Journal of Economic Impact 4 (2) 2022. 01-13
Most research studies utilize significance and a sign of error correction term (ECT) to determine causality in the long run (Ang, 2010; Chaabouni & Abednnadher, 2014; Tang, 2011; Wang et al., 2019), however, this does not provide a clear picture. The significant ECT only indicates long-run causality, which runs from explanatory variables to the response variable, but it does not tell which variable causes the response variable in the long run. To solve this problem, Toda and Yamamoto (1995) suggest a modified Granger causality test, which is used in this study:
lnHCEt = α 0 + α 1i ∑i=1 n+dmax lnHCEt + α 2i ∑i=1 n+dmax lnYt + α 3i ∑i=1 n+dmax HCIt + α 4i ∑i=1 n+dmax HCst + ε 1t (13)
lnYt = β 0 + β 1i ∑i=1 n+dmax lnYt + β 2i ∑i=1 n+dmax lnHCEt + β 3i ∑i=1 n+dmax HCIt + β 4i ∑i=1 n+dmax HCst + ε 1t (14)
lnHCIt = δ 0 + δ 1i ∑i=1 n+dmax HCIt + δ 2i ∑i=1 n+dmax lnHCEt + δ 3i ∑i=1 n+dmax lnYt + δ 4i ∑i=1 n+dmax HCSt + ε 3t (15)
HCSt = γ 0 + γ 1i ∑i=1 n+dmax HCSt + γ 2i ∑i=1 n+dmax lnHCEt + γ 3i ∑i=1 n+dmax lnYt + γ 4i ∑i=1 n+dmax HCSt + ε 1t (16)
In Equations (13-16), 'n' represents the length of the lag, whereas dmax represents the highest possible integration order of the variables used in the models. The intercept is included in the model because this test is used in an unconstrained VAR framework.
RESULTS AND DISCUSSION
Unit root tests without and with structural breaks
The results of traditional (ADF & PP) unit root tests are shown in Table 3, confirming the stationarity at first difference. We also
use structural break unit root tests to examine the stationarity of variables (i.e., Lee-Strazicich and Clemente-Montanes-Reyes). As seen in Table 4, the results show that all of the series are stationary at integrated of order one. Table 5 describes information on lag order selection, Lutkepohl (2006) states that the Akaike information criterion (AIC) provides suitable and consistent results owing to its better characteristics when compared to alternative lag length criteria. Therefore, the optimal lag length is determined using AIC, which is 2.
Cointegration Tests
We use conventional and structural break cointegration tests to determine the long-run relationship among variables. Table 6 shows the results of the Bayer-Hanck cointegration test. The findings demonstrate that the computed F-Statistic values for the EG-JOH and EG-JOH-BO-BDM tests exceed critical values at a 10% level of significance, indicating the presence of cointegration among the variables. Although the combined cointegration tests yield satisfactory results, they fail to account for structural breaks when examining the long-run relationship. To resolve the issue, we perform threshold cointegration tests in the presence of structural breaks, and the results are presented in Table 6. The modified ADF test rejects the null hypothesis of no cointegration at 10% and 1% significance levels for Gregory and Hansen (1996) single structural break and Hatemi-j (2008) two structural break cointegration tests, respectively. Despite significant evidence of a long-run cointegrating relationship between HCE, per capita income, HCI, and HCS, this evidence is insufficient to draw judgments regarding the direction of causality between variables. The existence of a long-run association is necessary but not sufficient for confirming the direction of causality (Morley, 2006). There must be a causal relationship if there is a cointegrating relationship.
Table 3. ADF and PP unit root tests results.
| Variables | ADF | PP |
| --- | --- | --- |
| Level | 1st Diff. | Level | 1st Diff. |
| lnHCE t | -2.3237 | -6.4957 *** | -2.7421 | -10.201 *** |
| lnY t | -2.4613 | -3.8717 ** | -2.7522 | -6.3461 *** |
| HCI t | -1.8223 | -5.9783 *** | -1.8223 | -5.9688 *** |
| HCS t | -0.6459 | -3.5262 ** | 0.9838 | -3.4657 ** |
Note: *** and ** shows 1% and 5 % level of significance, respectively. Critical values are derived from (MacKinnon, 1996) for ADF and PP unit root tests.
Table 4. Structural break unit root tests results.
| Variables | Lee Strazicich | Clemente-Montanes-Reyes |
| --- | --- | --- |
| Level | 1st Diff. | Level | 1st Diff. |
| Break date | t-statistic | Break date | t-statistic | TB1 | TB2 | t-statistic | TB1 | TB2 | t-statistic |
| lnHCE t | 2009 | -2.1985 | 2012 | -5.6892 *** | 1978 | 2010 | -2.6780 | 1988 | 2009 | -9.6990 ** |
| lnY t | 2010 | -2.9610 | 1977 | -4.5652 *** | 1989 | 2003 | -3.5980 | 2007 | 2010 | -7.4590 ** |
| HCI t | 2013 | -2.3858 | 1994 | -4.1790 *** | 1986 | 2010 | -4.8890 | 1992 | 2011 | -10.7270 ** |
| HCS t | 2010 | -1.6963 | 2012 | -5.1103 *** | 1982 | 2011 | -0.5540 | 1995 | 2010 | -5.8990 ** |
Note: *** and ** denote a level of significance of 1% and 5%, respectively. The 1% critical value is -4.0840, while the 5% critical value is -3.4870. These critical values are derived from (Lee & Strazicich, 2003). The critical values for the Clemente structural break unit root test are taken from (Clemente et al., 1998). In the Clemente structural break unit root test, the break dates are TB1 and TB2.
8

Requirement: Go through the data above line by line, count those that contain the string "from", and reply with the count only.

Response area: 3